Text provided:
= Beginning of Section =

Department of France in Bourgogne-Franche-Comté

Côte-d'Or (/fr/) is a department in the Bourgogne-Franche-Comté region in France. In 2023, it had a population of 540,100. Its prefecture is Dijon, which is also the regional prefecture; its subprefectures are Beaune and Montbard.

== History ==

Côte-d'Or is one of the original 83 departments created during the French Revolution on 4 March 1790. Formed from part of the former province of Burgundy, it is arguably unique among the departments in having a name that is poetic rather than geographic. The name was first proposed by the representative of Dijon (:fr:Charles-André-Rémy Arnoult), and is said to refer to the autumn gold of the flanks of the hills in wine-growing areas. The literal meaning of côte d'or in French is "golden hill".

== Geography ==

The department is part of the current region of Bourgogne-Franche-Comté. It is surrounded by the departments of Yonne, Nièvre, Saône-et-Loire, Jura, Aube, Haute-Saône, and Haute-Marne.

A chain of hills called the Plateau de Langres runs from north-east to south-west through the department to the north of Dijon and continues south-westwards as the Côte d'Or escarpment, from which the department takes its name. It is the south-east facing slope of this escarpment which is the site of the celebrated Burgundy vineyards. To the west of the Plateau de Langres, towards Champagne, lies the densely wooded district of Châtillonais. To the south-east of the plateau and escarpment, the department lies in the broad, flat-bottomed valley of the middle course of the Saône.

= End of Section =

Extracted entries:
= Beginning of Section =

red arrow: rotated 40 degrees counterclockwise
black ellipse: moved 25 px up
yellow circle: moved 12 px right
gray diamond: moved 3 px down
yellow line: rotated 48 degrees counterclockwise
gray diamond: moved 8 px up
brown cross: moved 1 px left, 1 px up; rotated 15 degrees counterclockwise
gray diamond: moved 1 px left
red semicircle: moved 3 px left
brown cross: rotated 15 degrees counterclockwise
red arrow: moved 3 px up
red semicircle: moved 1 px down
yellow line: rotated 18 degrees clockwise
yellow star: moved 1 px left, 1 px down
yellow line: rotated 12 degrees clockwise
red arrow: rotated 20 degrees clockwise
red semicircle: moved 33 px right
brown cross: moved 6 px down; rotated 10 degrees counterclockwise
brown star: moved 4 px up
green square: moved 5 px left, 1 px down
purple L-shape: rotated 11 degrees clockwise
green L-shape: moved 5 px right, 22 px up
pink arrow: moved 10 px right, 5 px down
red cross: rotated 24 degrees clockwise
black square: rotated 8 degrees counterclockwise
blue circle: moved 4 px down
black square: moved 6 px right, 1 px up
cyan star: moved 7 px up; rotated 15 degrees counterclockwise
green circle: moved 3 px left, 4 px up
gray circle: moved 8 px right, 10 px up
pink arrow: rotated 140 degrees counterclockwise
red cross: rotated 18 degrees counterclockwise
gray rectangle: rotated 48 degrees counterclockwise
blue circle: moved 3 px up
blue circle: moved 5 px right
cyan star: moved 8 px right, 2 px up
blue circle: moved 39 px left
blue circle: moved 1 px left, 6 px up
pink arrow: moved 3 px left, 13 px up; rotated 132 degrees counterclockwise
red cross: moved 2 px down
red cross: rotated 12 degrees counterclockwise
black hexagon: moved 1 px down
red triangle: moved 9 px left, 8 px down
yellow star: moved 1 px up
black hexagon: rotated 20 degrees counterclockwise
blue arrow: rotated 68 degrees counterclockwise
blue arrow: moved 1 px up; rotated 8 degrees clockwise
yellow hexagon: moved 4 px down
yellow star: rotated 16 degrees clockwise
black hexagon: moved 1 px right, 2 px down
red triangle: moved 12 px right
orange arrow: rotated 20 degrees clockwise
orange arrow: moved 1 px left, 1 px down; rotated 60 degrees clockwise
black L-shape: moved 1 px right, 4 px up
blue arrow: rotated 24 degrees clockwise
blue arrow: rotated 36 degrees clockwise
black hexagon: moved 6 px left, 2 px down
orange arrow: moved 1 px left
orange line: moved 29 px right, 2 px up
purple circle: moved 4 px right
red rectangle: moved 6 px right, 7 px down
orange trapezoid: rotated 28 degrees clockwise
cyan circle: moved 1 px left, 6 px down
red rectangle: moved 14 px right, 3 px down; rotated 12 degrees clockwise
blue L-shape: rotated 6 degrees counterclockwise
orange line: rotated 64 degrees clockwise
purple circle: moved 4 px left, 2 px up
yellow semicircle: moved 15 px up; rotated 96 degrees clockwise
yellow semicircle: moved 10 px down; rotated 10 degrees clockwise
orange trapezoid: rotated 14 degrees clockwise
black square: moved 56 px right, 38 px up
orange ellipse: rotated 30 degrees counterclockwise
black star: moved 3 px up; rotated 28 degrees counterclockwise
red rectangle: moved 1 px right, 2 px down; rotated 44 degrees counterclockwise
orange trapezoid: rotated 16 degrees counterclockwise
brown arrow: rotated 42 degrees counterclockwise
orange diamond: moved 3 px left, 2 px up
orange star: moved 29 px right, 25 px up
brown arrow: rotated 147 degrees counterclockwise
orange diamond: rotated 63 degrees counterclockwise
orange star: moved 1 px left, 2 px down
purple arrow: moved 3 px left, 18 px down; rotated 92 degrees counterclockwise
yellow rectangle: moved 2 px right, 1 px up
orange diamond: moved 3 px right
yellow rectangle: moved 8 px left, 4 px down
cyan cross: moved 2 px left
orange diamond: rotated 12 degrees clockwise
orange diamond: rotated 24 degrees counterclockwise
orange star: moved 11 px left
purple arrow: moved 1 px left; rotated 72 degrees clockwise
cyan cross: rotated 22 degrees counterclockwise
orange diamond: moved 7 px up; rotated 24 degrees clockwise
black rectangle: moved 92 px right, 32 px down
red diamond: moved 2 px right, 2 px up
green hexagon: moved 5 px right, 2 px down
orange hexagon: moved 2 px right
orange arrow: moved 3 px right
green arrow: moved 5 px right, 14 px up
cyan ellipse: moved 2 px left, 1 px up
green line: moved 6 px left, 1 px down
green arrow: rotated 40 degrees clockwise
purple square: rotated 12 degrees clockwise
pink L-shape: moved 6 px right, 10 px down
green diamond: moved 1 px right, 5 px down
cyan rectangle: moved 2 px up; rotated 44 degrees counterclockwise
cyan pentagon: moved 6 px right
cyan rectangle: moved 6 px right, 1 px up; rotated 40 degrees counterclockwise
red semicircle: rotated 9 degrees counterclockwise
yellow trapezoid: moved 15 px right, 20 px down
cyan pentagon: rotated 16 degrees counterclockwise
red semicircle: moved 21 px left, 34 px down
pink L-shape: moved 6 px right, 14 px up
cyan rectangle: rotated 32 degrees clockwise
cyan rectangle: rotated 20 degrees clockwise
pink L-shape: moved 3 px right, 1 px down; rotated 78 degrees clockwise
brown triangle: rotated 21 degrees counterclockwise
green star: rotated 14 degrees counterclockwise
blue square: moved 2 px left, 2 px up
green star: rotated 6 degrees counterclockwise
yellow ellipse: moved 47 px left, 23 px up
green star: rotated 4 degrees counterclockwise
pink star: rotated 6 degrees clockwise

= End of Section =

Tasks:
1 > From the Côte-d'Or text, print the passage from "A chain of hills" up to and including "of the Saône.".
2 > Please list every department that the Côte-d'Or text names as bordering Côte-d'Or.
3 > Resume the Côte-d'Or text with new sentences after its last one.

Answers for the exercise:
1 >
A chain of hills called the Plateau de Langres runs from north-east to south-west through the department to the north of Dijon and continues south-westwards as the Côte d'Or escarpment, from which the department takes its name. It is the south-east facing slope of this escarpment which is the site of the celebrated Burgundy vineyards. To the west of the Plateau de Langres, towards Champagne, lies the densely wooded district of Châtillonais. To the south-east of the plateau and escarpment, the department lies in the broad, flat-bottomed valley of the middle course of the Saône.

2 > Yonne, Nièvre, Saône-et-Loire, Jura, Aube, Haute-Saône, Haute-Marne

3 >
Rivers include:
- The Saône
- The Seine rises in the southern end of the Plateau de Langres.
- The Ouche rises on the dip slope of the escarpment and flows to the Saône via Dijon.
- The Armançon rises on the dip slope of the escarpment and flows north-westward.
- The Arroux rises on the dip slope of the escarpment at the southern end of the department.

=== Climate ===

The climate of the department is continental, with abundant rain on the west side of the central range.

===Principal towns===

The most populous commune is Dijon, the prefecture. As of 2023, there are 5 communes with more than 10,000 inhabitants:

| Commune | Population (2023) |
|---|---|
| Dijon | 161,830 |
| Beaune | 20,352 |
| Chenôve | 14,244 |
| Talant | 11,896 |
| Chevigny-Saint-Sauveur | 11,108 |

== Demographics ==
The inhabitants of the department are called Costaloriens in French.

Population development since 1791:

== Politics ==

The President of the Departmental Council is François Sauvadet of the Union of Democrats and Independents.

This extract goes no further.